Trata-se da primeira vítima oficialmente registada desde o princípio, no domingo, destes ajuntamentos inicialmente pacíficos, em Teerão, e que se alastraram desde então a outras cidades e universidades.
As forças do Bassidj são milícias de voluntários islâmicos, afiliadas aos Guardas da Revolução, o exército ideológico da República Islâmica.
"Durante os protestos em Kouhdasht, 13 polícias e membros do Bassidj ficaram feridos por pedradas", acrescentou Pourali.
Esta cidade, com cerca de 90.000 habitantes, está situada a 550 quilómetros da capital, onde no domingo começaram os protestos quando os comerciantes de diversos mercados e centros comerciais do centro e sul de Teerão fecharam as suas lojas e marcharam pelas ruas adjacentes em resposta às fortes oscilações do mercado cambial, à queda acentuada do valor do rial e à instabilidade económica.
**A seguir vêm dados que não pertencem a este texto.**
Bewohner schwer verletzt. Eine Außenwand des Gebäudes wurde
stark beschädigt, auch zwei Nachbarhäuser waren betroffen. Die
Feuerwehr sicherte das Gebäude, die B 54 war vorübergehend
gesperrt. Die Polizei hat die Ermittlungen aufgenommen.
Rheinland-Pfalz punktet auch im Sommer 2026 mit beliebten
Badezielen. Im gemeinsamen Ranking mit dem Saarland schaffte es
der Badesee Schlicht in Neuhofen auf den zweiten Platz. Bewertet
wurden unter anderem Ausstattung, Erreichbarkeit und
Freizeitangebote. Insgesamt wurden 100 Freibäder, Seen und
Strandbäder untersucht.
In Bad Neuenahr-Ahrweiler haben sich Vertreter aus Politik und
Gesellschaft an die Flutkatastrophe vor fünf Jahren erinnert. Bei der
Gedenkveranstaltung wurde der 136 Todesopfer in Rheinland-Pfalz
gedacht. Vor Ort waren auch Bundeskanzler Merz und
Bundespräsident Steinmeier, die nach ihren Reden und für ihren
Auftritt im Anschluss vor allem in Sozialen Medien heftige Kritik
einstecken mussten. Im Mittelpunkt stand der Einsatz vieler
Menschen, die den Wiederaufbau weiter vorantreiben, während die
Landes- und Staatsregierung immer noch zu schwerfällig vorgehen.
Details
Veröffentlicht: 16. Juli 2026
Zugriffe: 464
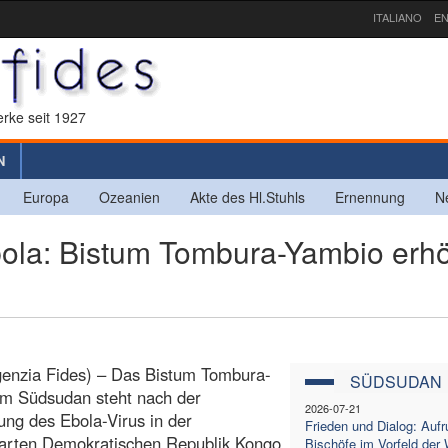
ITALIANO
EN
rke seit 1927
N
Europa
Ozeanien
Akte des Hl.Stuhls
Ernennung
N
a: Bistum Tombura-Yambio erhö
genzia Fides) – Das Bistum Tombura-
SÜDSUDAN
im Südsudan steht nach der
2026-07-21
ung des Ebola-Virus in der
Frieden und Dialog: Aufr
arten Demokratischen Republik Kongo
Bischöfe im Vorfeld der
As manifestações continuaram na segunda-feira e alastraram-se a outras cidades, como Malard (na província de Teerão), Karaj (norte), Kerman (sudeste), Zanyan e Hamadan (noroeste) e à ilha de Qeshm (sul).
Em alguns destes protestos, ouviram-se palavras de ordem contra a República Islâmica, como "Morte ao ditador", de acordo com vídeos publicados por ativistas nas redes sociais.
O Governo iraniano reconheceu já a legitimidade dos protestos contra as dificuldades económicas e defendeu o diálogo com os manifestantes, prometendo implementar reformas para preservar o poder de compra dos cidadãos.
O Irão enfrenta uma inflação anual superior a 42%, enquanto a inflação entre novembro e dezembro atingiu os 52% em comparação com o mesmo período do ano passado.
Além disso, a moeda iraniana perdeu, este ano, 69% do valor face ao dólar.